_Assignment_: Reproduce all of the data below without alteration; exclude every picture.

Page images and extracted text:
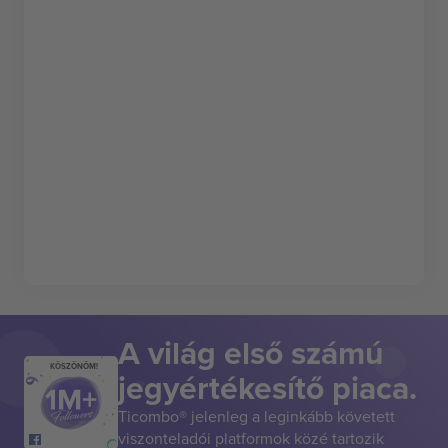
A világ első számú
KÖSZÖNÖM!
jegyértékesítő piaca.
Ticombo® jelenleg a leginkább követett
viszonteladói platformok közé tartozik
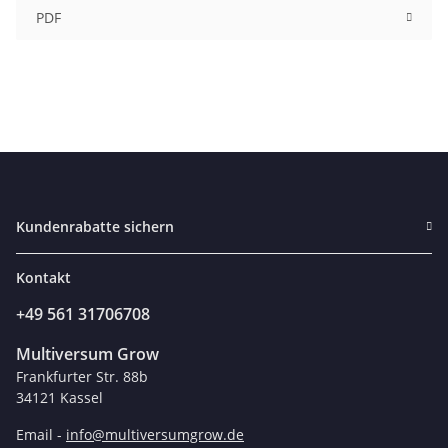
PDF
Kundenrabatte sichern
Kontakt
+49 561 31706708
Multiversum Grow
Frankfurter Str. 88b
34121 Kassel
Email -
info@multiversumgrow.de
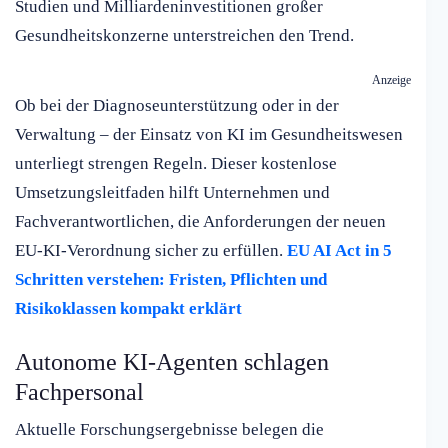
Studien und Milliardeninvestitionen großer
Gesundheitskonzerne unterstreichen den Trend.
Anzeige
Ob bei der Diagnoseunterstützung oder in der
Verwaltung – der Einsatz von KI im Gesundheitswesen
unterliegt strengen Regeln. Dieser kostenlose
Umsetzungsleitfaden hilft Unternehmen und
Fachverantwortlichen, die Anforderungen der neuen
EU-KI-Verordnung sicher zu erfüllen.
EU AI Act in 5
Schritten verstehen: Fristen, Pflichten und
Risikoklassen kompakt erklärt
Autonome KI-Agenten schlagen
Fachpersonal
Aktuelle Forschungsergebnisse belegen die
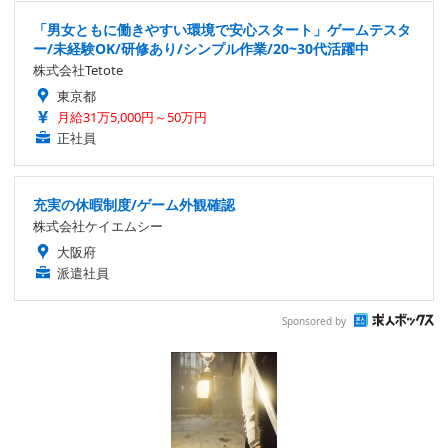
「男女ともに働きやすい環境で安心スタート」ゲームテスタ
ー/未経験OK/研修あり/シンプル作業/20~30代活躍中
株式会社Tetote
東京都
月給31万5,000円～50万円
正社員
充実の休暇制度/ゲーム外観確認
株式会社ケイエムシー
大阪府
派遣社員
Sponsored by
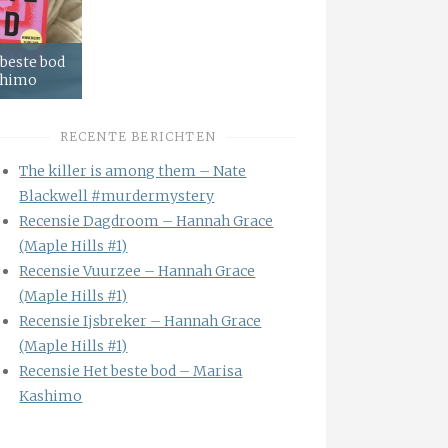
 beste bod
shimo
RECENTE BERICHTEN
The killer is among them – Nate
Blackwell #murdermystery
Recensie Dagdroom – Hannah Grace
(Maple Hills #1)
Recensie Vuurzee – Hannah Grace
(Maple Hills #1)
Recensie Ijsbreker – Hannah Grace
(Maple Hills #1)
Recensie Het beste bod – Marisa
Kashimo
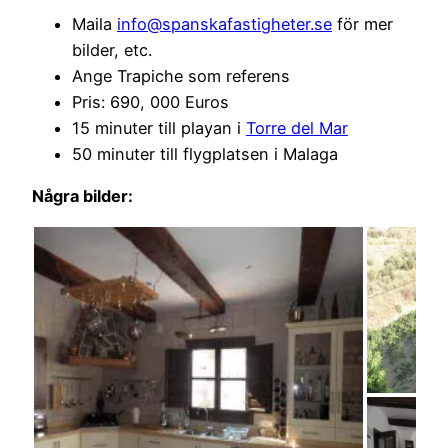
Maila
info@spanskafastigheter.se
för mer
bilder, etc.
Ange Trapiche som referens
Pris: 690, 000 Euros
15 minuter till playan i
Torre del Mar
50 minuter till flygplatsen i Malaga
Några bilder:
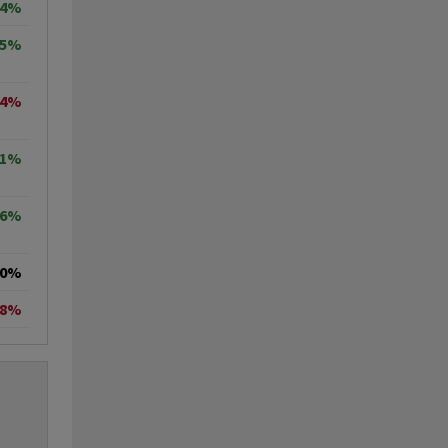
64%
35%
04%
71%
56%
00%
78%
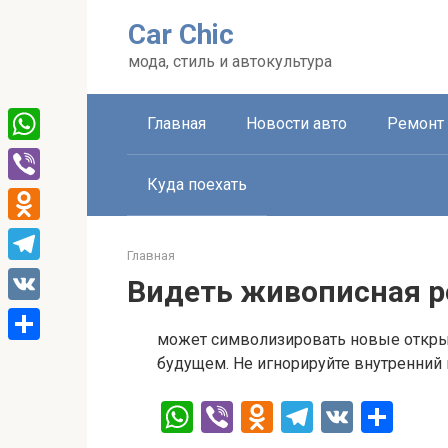
Перейти
Car Chic
к
контенту
мода, стиль и автокультура
Главная
Новости авто
Ремонт 
WhatsApp
Куда поехать
Viber
Odnoklassniki
Главная
Telegram
Видеть живописная р
VK
может символизировать новые откр
Отправить
будущем. Не игнорируйте внутренний 
W
Vi
O
T
V
О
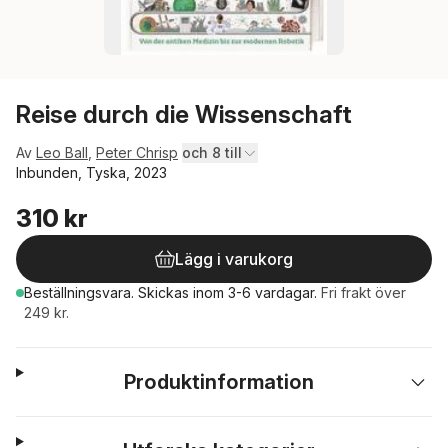
Reise durch die Wissenschaft
Av
Leo Ball
,
Peter Chrisp
och 8 till
Inbunden, Tyska, 2023
310 kr
Lägg i varukorg
Beställningsvara.
Skickas
inom 3-6 vardagar
.
Fri frakt över
249 kr.
Produktinformation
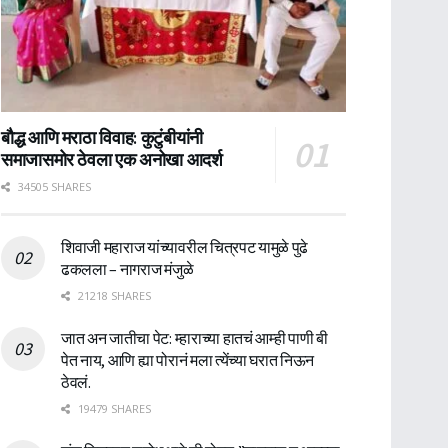
बौद्ध आणि मराठा विवाह: कुटुंबीयांनी
समाजासमोर ठेवला एक अनोखा आदर्श
34505 SHARES
शिवाजी महाराज यांच्यावरील चित्रपट यामुळे पुढे
ढकलला – नागराज मंजुळे
21218 SHARES
जात अन जातीचा पेट: म्हाराच्या हातचं आम्ही पाणी बी
पेत नाय, आणि ह्या पोरानं मला त्येंच्या घरात निऊन
ठेवलं.
19479 SHARES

_Problem solution_:
A világ első számú
KÖSZÖNÖM!
jegyértékesítő piaca.
Ticombo® jelenleg a leginkább követett
viszonteladói platformok közé tartozik
PDF
Kundenrabatte sichern
Kontakt
+49 561 31706708
Multiversum Grow
Frankfurter Str. 88b
34121 Kassel
Email -
info@multiversumgrow.de
Studien und Milliardeninvestitionen großer
Gesundheitskonzerne unterstreichen den Trend.
Anzeige
Ob bei der Diagnoseunterstützung oder in der
Verwaltung – der Einsatz von KI im Gesundheitswesen
unterliegt strengen Regeln. Dieser kostenlose
Umsetzungsleitfaden hilft Unternehmen und
Fachverantwortlichen, die Anforderungen der neuen
EU-KI-Verordnung sicher zu erfüllen.
EU AI Act in 5
Schritten verstehen: Fristen, Pflichten und
Risikoklassen kompakt erklärt
Autonome KI-Agenten schlagen
Fachpersonal
Aktuelle Forschungsergebnisse belegen die
「男女ともに働きやすい環境で安心スタート」ゲームテスタ
ー/未経験OK/研修あり/シンプル作業/20~30代活躍中
株式会社Tetote
東京都
月給31万5,000円～50万円
正社員
充実の休暇制度/ゲーム外観確認
株式会社ケイエムシー
大阪府
派遣社員
Sponsored by
 beste bod
shimo
RECENTE BERICHTEN
The killer is among them – Nate
Blackwell #murdermystery
Recensie Dagdroom – Hannah Grace
(Maple Hills #1)
Recensie Vuurzee – Hannah Grace
(Maple Hills #1)
Recensie Ijsbreker – Hannah Grace
(Maple Hills #1)
Recensie Het beste bod – Marisa
Kashimo
Maila
info@spanskafastigheter.se
för mer
bilder, etc.
Ange Trapiche som referens
Pris: 690, 000 Euros
15 minuter till playan i
Torre del Mar
50 minuter till flygplatsen i Malaga
Några bilder:
64%
35%
04%
71%
56%
00%
78%
Перейти
Car Chic
к
контенту
мода, стиль и автокультура
Главная
Новости авто
Ремонт 
WhatsApp
Куда поехать
Viber
Odnoklassniki
Главная
Telegram
Видеть живописная р
VK
может символизировать новые откр
Отправить
будущем. Не игнорируйте внутренний 
W
Vi
O
T
V
О
Reise durch die Wissenschaft
Av
Leo Ball
,
Peter Chrisp
och 8 till
Inbunden, Tyska, 2023
310 kr
Lägg i varukorg
Beställningsvara.
Skickas
inom 3-6 vardagar
.
Fri frakt över
249 kr.
Produktinformation
बौद्ध आणि मराठा विवाह: कुटुंबीयांनी
समाजासमोर ठेवला एक अनोखा आदर्श
34505 SHARES
शिवाजी महाराज यांच्यावरील चित्रपट यामुळे पुढे
ढकलला – नागराज मंजुळे
21218 SHARES
जात अन जातीचा पेट: म्हाराच्या हातचं आम्ही पाणी बी
पेत नाय, आणि ह्या पोरानं मला त्येंच्या घरात निऊन
ठेवलं.
19479 SHARES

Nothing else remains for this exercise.